Testing for unforseen visual change

Your computer can (probably) see better than you

In part 1 I explained how we use unit tests to validate that the markup generated by our design system components matches our expectations from one release to the next. In this part, I’ll show how we check the visual presentation of those same components.

We start again, with a button.

Remember me?

Our humble button has 8 possible main colour variations, things like btn--primary, btn--success, btn--danger, etc. It can also have a number of other modifiers, like btn--outline, btn--small, btn--naked or is-disabled and it could have one, multiple or all of them at any one time. Oh, and don’t forget active, hover and focus, yeah?

You want a small, primary, disabled, outline button? We got you.

Certain classes need to take priority over others, regardless of the order in which they’re applied by the developer coding the UI. That’s a lot of variations to check, and a bit of a cascade jigsaw puzzle to code up; we’re pretty protective of the colour combinations for the default states because they all meet the WCAG 2.0 AA standard for colour contrast, Something which we aim for in all our user interfaces.

So if you use…

btn btn--primary btn--outline btn--small btn--disabled

…it should result in the same visual styling as…

btn btn--disabled btn--outline btn--small btn--primary

To test this I’ve set up grids of buttons, mapping out the various combinations of classes so we can visually scan through them while also checking their interactive states.

Just one of many button grids

I have a page full of button combinations, 384 of them in fact. So many, that it’s unrealistic to expect anyone to visually check these for each release to make sure nothing has changed. So it’s time to employ one of my guilty pleasures—Visual Regression Testing 🙌

Remember those Twig fixture files we previously used with PHPUnit? I use the BBC’s Wraith tool to take screenshots of each and every one.

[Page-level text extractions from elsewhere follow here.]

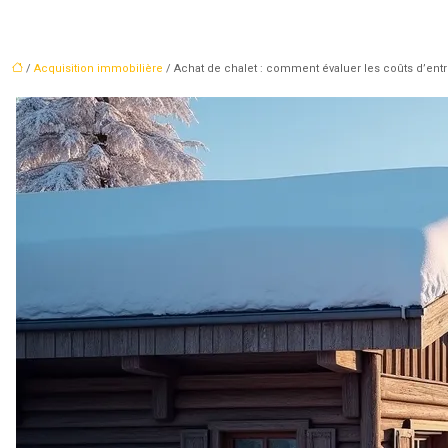
/
Acquisition immobilière
/ Achat de chalet : comment évaluer les coûts d’ent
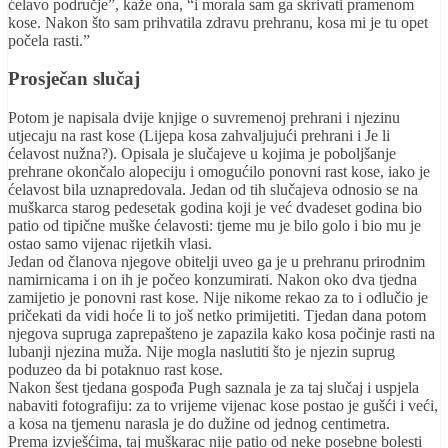
ćelavo područje”, kaže ona, “i morala sam ga skrivati pramenom
kose. Nakon što sam prihvatila zdravu prehranu, kosa mi je tu opet
počela rasti.”
Prosječan slučaj
Potom je napisala dvije knjige o suvremenoj prehrani i njezinu
utjecaju na rast kose (Lijepa kosa zahvaljujući prehrani i Je li
ćelavost nužna?). Opisala je slučajeve u kojima je poboljšanje
prehrane okončalo alopeciju i omogućilo ponovni rast kose, iako je
ćelavost bila uznapredovala. Jedan od tih slučajeva odnosio se na
muškarca starog pedesetak godina koji je već dvadeset godina bio
patio od tipične muške ćelavosti: tjeme mu je bilo golo i bio mu je
ostao samo vijenac rijetkih vlasi.
Jedan od članova njegove obitelji uveo ga je u prehranu prirodnim
namirnicama i on ih je počeo konzumirati. Nakon oko dva tjedna
zamijetio je ponovni rast kose. Nije nikome rekao za to i odlučio je
pričekati da vidi hoće li to još netko primijetiti. Tjedan dana potom
njegova supruga zaprepašteno je zapazila kako kosa počinje rasti na
lubanji njezina muža. Nije mogla naslutiti što je njezin suprug
poduzeo da bi potaknuo rast kose.
Nakon šest tjedana gospođa Pugh saznala je za taj slučaj i uspjela
nabaviti fotografiju: za to vrijeme vijenac kose postao je gušći i veći,
a kosa na tjemenu narasla je do dužine od jednog centimetra.
Prema izvješćima, taj muškarac nije patio od neke posebne bolesti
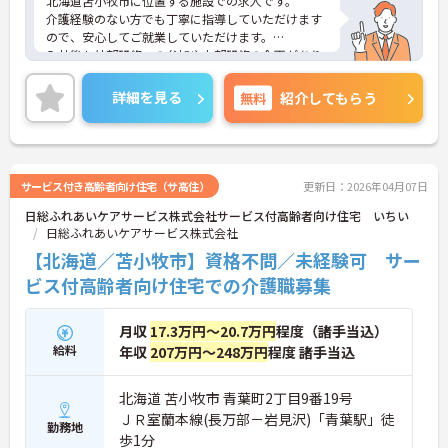
北海道苫小牧市に位置する施設での求人です。
介護経験のない方でも丁寧に指導していただけます
ので、安心してご就業していただけます。
入社後も外部研修への参加や内部研修の企画があり
ますので、スキルアップしていく事が出来ます。
ご興味のある方は、お気軽にお問い合わせくださ
詳細を見る
無料
紹介してもらう
い。
サービス付き高齢者向け住宅（サ高住）
更新日：2026年04月07日
日総ふれあいケアサービス株式会社サービス付高齢者向け住宅 いちい
日総ふれあいケアサービス株式会社
【北海道／苫小牧市】資格不問／未経験可 サー
ビス付高齢者向け住宅での介護職募集
月収
17.3万円～20.7万円
程度（諸手当込）
給料
年収
207万円～248万円
程度 諸手当込
北海道 苫小牧市 青葉町2丁目9番19号
ＪＲ室蘭本線(長万部－岩見沢)「青葉駅」徒
勤務地
歩1分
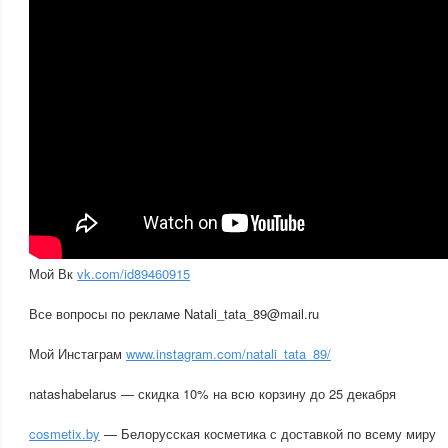
Мой Вк
vk.com/id89460915
Все вопросы по рекламе Natali_tata_89@mail.ru
Мой Инстаграм
www.instagram.com/natali_tata_89/
natashabelarus — скидка 10% на всю корзину до 25 декабря
cosmetix.by
— Белорусская косметика с доставкой по всему миру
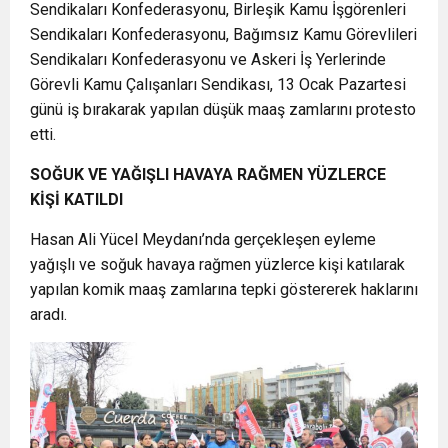
Sendikaları Konfederasyonu, Birleşik Kamu İşgörenleri
Sendikaları Konfederasyonu, Bağımsız Kamu Görevlileri
Sendikaları Konfederasyonu ve Askeri İş Yerlerinde
Görevli Kamu Çalışanları Sendikası, 13 Ocak Pazartesi
günü iş bırakarak yapılan düşük maaş zamlarını protesto
etti.
SOĞUK VE YAĞIŞLI HAVAYA RAĞMEN YÜZLERCE
KİŞİ KATILDI
Hasan Ali Yücel Meydanı’nda gerçekleşen eyleme
yağışlı ve soğuk havaya rağmen yüzlerce kişi katılarak
yapılan komik maaş zamlarına tepki göstererek haklarını
aradı.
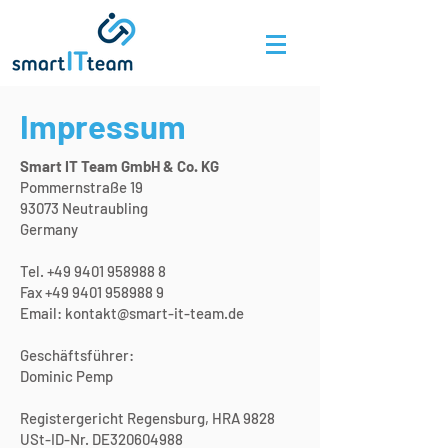
Impressum
Smart IT Team GmbH & Co. KG
Pommernstraße 19
93073 Neutraubling
Germany
Tel.
+49 9401 958988 8
Fax +49 9401 958988 9
Email:
kontakt@smart-it-team.de
​Geschäftsführer:
Dominic Pemp
Registergericht Regensburg, HRA 9828
USt-ID-Nr. DE320604988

Wraith uses a headless version of WebKit and stores those images as a visual baseline—a defined and verified standard that we want future screenshots to match; Unless we’re making explicit changes, of course.

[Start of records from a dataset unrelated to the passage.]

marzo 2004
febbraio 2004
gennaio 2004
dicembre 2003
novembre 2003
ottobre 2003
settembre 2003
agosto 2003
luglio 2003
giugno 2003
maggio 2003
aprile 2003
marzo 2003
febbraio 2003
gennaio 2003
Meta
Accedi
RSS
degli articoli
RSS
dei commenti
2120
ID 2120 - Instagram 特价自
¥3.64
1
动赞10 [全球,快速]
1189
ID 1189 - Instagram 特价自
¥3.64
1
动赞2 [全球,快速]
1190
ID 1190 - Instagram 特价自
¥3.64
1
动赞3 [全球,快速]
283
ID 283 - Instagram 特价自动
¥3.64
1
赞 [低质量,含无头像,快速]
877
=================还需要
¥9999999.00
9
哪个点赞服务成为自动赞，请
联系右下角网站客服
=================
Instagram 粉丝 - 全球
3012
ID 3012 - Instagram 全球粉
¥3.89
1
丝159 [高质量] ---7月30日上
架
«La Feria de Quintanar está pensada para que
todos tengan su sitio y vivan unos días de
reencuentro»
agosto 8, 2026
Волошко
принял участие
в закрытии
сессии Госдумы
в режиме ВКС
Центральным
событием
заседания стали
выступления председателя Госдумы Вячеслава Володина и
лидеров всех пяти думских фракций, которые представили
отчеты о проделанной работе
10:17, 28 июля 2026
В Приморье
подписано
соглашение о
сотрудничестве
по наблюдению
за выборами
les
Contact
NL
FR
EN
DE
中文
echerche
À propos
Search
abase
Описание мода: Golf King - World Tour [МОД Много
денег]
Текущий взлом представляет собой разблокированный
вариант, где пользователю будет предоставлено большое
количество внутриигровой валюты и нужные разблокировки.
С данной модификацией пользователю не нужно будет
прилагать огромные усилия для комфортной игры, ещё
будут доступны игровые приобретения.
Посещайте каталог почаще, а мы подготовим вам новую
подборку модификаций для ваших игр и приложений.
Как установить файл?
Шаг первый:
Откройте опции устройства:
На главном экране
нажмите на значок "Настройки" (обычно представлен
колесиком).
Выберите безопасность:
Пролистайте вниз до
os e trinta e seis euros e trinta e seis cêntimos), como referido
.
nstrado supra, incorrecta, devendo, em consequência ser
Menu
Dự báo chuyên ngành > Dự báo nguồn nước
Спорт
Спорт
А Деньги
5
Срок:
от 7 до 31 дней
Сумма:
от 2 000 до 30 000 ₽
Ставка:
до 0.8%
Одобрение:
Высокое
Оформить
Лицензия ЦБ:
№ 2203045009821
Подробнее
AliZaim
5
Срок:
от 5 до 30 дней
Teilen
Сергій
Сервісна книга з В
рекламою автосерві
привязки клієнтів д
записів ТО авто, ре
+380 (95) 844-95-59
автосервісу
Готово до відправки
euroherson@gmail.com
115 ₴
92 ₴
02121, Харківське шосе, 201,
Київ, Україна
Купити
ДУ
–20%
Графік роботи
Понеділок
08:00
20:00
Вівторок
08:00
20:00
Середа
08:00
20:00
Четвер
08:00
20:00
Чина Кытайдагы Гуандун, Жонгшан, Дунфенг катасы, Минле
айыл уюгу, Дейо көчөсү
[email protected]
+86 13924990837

Every time we make changes to a stylesheet we can re-run Wraith which will take a second set of snapshots, then automatically compare them against each other and report any differences, no matter how small.

This means that if one of our 384 buttons suddenly got a different label colour than we were expecting, Wraith will tell us. If one of the buttons suddenly became wider by 1 pixel, Wraith will tell us.

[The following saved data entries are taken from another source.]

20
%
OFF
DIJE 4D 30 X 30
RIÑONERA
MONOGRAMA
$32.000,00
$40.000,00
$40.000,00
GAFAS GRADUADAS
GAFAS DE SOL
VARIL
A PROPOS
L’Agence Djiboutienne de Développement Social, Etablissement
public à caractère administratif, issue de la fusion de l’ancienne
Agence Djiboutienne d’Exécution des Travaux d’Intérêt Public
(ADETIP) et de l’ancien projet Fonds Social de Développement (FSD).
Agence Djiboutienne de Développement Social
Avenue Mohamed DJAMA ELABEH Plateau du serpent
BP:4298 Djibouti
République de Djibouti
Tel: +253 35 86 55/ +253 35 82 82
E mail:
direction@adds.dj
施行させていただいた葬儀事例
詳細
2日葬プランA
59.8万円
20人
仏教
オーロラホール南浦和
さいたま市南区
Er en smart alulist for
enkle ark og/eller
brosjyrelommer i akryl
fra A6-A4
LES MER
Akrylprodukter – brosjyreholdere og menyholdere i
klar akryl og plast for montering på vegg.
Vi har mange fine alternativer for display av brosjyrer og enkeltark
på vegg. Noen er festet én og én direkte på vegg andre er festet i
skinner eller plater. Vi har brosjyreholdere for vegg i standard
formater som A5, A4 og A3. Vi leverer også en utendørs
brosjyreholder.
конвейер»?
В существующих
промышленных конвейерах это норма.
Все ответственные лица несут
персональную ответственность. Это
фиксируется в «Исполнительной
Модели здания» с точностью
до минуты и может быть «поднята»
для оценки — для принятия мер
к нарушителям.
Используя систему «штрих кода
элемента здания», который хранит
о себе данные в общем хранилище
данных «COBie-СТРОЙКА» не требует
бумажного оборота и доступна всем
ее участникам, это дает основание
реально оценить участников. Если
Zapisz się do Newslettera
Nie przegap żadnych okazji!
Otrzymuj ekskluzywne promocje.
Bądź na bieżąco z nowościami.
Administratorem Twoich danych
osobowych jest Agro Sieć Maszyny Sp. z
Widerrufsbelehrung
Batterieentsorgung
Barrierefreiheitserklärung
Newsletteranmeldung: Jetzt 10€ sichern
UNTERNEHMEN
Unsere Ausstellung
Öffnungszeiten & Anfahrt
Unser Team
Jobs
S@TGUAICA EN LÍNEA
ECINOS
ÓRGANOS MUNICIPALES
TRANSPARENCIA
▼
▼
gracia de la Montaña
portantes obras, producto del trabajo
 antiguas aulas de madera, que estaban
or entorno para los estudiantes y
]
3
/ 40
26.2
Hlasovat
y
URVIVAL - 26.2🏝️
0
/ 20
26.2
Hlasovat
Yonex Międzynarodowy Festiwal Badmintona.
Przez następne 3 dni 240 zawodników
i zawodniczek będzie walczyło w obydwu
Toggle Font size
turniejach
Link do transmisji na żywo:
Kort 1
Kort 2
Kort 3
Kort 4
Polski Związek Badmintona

Wraith is that annoying colleague who hovers over your shoulder and points out the tiniest difference, but only when you ask it to, which is nice.

Shall we play a game?

Here’s two screenshots of that button grid but I’ve made a change, can you see it? Try not to scroll down too much until you’ve had a good look…

Stop scrolling, can you tell what it is yet?

Figured it out yet?

I can’t tell, but Wraith can.

Wraith: “What the f… m8??”

I lightened the label colour for the naked buttons by 1%, too small a difference to be detected by my eyes, but more than enough for a computer to notice. Admittedly, I had to dial Wraith’s tolerance all the way down to zero to get it to pick up this small of a difference (you can tell it to work with a certain percentage ‘fuzz’ factor) but I wanted to make a point ;)

At the end of the process we’re informed about any failures, although failures is a strong word as they’re just “differences”, it’s down to us to decide whether those differences are intended or not. We’re even given a handy HTML gallery of all the screenshots to easily work through and visually check whatever it’s found.

Gallery of Fails

Spend time setting up a safety net

If you work on a design system, however large, spending time learning and setting up a tool like Wraith will reduce the amount of time you spend manually checking your components every time you make a change, and it’ll let you release with more confidence that unintended changes haven’t leaked out to other components.

No-one likes leaky styles

We don’t use visual regression testing to fail builds, but it’s becoming an extremely valuable safety net to run before committing changes or performing a release of our design system. We’ve all had issues where a change with CSS is one place affects other components in ways we weren’t expecting, and Wraith helps us catch those.

There’s an investment to be made in setting up the tests. We were lucky enough to be able to tap into the hundreds of helper tests we already had and make them work in Wraith too, and we’re now adding tests cases (like the button grids) purely for the visual regression testing.

Finally, the biggest benefit I’ve found is during refactoring. I’m much more confident in making larger-scale changes because I can run my visual tests and have Wraith check all of my components for me.